First, let’s find the log likelihood function of the complete data. Note that the probability distribution function of the exponential distribution is \(f(x) = \theta e^{-\theta x}\)

\[\begin{align*} L(\theta \vert y) &= \theta e^{-\theta y_1}\theta e^{-\theta y_2} \\ l(\theta \vert y) &= log(L(\theta \vert y)) = log(\theta e^{-\theta y_1}\theta e^{-\theta y_2}) \\ &= log(\theta e^{-\theta y_1}) + log(\theta e^{-\theta y_2}) \\ &= log(\theta) - \theta y_1 + log(\theta) - \theta y_2 \\ &= 2log(\theta) - \theta y_1 - \theta y_2 \end{align*}\]

How do we use this log likelihood to find \(Q(\theta \vert \theta^{(t)})\)? Our current log likelihood is for the complete data, but we have observed \(y_1 = 5\). We can find the conditional expectation of \(y_2\) based on the observed value for \(y_1\). Let’s note here that \(y_1\) and \(y_2\) are independent of each other and the mean of the exponential distribution is always \(\frac{1}{\theta}\). Thus,

\[\begin{gather*} E[Y_2 \vert y_1, \; \theta^{(t)}] = E[Y_2 \vert \theta^{(t)}] = \frac{1}{\theta^{(t)}} \end{gather*}\]

We can use the observed data and the conditional expectation to write the E step as:

\[\begin{gather*} Q(\theta \vert \theta^{(t)}) = 2log(\theta) - 5\theta - \frac{\theta}{\theta^{(t)}} \end{gather*}\]

M Step

To find the argmax of the \(Q(\theta \vert \theta^{(t)})\), we can derive with respect to \(\theta\) and solve.

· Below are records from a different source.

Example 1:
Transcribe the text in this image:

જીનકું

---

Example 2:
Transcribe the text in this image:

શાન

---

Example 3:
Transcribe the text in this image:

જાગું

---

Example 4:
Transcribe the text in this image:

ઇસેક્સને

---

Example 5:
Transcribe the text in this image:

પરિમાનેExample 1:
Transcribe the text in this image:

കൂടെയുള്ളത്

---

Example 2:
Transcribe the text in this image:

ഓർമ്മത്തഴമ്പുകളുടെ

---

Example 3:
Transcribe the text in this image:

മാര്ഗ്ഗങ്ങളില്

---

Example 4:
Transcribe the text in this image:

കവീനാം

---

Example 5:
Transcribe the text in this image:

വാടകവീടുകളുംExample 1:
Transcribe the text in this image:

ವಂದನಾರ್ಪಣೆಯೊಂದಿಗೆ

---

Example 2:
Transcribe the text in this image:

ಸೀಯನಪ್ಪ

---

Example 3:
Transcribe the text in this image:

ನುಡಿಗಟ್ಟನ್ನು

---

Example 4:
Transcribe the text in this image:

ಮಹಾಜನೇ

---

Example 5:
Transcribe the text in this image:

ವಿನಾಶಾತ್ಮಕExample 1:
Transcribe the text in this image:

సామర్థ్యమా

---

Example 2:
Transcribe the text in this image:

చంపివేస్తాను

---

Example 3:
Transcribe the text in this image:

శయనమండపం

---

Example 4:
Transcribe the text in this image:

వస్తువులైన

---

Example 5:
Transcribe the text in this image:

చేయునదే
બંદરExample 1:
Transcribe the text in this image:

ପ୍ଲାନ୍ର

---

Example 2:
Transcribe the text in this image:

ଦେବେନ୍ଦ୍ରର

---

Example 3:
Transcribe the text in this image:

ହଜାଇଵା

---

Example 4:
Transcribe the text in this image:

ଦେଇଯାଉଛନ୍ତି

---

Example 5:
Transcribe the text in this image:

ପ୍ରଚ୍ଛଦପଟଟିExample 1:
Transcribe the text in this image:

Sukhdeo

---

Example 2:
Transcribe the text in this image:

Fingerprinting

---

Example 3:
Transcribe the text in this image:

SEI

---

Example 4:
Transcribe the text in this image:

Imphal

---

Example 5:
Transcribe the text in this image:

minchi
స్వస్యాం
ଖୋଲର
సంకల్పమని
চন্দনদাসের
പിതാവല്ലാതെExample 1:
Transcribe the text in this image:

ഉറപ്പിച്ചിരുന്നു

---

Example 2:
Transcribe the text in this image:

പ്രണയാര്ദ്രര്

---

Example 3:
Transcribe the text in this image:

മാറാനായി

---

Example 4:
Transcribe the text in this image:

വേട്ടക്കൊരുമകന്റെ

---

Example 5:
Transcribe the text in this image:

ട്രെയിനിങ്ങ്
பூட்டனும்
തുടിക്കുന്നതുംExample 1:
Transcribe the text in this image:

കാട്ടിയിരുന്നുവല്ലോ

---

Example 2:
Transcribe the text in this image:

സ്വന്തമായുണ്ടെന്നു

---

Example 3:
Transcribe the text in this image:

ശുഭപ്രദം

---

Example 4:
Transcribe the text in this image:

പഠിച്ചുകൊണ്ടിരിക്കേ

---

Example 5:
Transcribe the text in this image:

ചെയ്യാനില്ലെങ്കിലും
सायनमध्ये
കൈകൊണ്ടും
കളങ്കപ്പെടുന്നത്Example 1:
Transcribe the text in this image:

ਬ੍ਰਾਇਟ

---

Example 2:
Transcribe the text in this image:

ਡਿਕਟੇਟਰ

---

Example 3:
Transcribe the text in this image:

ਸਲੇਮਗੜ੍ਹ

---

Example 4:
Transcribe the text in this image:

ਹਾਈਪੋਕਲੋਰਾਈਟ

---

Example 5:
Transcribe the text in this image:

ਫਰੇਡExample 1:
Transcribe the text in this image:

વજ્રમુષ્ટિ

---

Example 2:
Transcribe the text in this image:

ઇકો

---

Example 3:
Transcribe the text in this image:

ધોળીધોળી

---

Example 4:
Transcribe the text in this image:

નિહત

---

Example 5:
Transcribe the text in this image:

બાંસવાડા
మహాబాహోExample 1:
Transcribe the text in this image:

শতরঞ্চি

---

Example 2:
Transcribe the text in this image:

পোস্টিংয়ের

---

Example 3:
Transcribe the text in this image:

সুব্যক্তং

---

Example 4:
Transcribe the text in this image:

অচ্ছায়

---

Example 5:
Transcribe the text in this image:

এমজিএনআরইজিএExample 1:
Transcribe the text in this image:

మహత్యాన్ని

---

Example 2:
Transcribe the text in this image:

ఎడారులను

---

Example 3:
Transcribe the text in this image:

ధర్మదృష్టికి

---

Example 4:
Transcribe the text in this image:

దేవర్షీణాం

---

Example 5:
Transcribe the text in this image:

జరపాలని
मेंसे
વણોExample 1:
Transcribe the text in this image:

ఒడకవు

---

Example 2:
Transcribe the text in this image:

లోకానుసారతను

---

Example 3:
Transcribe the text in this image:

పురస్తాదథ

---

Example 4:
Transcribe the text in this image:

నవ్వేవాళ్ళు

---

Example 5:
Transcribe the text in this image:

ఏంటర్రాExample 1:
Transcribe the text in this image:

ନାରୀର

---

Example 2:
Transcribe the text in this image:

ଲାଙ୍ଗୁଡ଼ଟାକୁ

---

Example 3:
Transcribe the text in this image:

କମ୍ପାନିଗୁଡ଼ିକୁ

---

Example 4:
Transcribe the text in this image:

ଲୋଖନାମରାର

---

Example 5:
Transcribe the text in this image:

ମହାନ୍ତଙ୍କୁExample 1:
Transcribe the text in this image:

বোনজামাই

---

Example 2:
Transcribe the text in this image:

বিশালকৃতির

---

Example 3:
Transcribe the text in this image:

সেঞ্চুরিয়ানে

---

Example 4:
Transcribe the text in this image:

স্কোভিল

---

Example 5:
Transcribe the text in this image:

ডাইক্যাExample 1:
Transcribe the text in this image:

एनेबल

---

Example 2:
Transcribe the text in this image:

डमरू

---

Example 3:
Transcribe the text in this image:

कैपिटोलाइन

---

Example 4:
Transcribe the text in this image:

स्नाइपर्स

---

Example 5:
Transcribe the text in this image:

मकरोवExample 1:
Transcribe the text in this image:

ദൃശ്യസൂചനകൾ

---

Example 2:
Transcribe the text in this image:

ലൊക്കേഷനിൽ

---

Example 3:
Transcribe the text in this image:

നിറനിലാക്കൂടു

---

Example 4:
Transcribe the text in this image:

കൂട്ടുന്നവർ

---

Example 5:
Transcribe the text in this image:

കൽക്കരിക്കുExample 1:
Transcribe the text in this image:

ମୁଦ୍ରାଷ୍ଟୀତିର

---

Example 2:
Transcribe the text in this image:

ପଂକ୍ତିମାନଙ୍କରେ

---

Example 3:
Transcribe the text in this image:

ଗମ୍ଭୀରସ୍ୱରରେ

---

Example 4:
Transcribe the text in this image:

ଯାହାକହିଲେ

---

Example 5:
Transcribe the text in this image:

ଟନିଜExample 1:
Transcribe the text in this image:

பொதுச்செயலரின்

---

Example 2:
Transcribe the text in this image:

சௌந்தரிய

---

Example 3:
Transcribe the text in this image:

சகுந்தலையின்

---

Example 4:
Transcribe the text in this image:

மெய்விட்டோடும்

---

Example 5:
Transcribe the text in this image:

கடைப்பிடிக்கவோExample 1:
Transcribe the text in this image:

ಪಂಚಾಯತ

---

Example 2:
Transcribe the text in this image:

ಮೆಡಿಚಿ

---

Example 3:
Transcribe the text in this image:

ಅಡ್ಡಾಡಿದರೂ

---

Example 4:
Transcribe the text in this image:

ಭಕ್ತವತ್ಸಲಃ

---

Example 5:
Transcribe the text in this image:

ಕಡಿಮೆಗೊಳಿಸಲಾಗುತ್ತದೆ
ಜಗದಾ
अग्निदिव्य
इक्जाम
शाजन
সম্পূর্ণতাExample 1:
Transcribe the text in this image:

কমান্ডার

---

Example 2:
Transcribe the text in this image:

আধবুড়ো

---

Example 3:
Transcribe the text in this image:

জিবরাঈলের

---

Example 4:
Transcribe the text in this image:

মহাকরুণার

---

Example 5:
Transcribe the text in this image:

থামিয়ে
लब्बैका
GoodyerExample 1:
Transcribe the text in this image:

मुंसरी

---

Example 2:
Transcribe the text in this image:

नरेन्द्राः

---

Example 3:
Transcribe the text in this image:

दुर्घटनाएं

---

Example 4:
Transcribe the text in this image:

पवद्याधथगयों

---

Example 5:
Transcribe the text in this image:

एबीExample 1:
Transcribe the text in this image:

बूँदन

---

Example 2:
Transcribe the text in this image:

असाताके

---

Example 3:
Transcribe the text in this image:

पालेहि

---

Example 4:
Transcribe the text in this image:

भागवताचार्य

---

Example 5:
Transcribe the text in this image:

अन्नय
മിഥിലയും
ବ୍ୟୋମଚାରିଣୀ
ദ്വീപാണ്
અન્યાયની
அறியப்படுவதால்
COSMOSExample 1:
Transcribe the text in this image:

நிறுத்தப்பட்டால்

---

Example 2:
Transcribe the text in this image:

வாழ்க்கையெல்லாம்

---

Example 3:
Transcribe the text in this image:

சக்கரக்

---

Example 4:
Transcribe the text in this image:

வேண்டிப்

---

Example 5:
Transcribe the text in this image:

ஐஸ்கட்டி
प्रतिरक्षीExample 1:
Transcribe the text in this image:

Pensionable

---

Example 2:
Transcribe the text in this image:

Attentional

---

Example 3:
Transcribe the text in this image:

\[\begin{gather*} \frac{\partial Q(\theta \vert \theta^{(t)})}{\partial \theta} = \frac{2}{\theta} - 5 - \frac{1}{\theta^{(t)}} = 0 \\ \theta = \frac{2\theta^{(t)}}{5\theta^{(t)} + 1} \end{gather*}\]

Thus, \(\theta^{(t+1)} = \frac{2\theta^{(t)}}{5\theta^{(t)} + 1}\).

Clustering with EM

A common machine learning problem involves assigning data to clusters. EM is generally used in this context when we assume that our data corresponds to a Gaussian mixture model. Here, each Gaussian component represents a cluster, and each point gets assigned some probability of belonging to each cluster. This is also called soft clustering, as opposed to hard clustering, in which each point is explicitly assigned some cluster.

Gaussian Mixture Models

A mixture model consists of \(n\) distributions, each with a weight. All weights sum to 1. In a Gaussian mixture model, each of the component distributions is a normal distribution. For example, you may see mixture models written like this:

\[0.7N(7, 0.5^2) + 0.3N(10, 0.5^2)\]

This would imply that roughly 70 percent of observations are from the first distribution and 30 percent of observations are from the second one.

More generally, a Gaussian mixture model can be expressed as:

\[\sum\limits_{k} \lambda_k N(\mu_k, \sigma_k^2)\]

where \(\lambda_k's\) are the weights and \(\sum\limits_k \lambda_k = 1\).

For clustering purposes, the parameters to estimate are the mean and standard deviations of each Gaussian component, and the hidden variables are which Gaussian component each point corresponds to.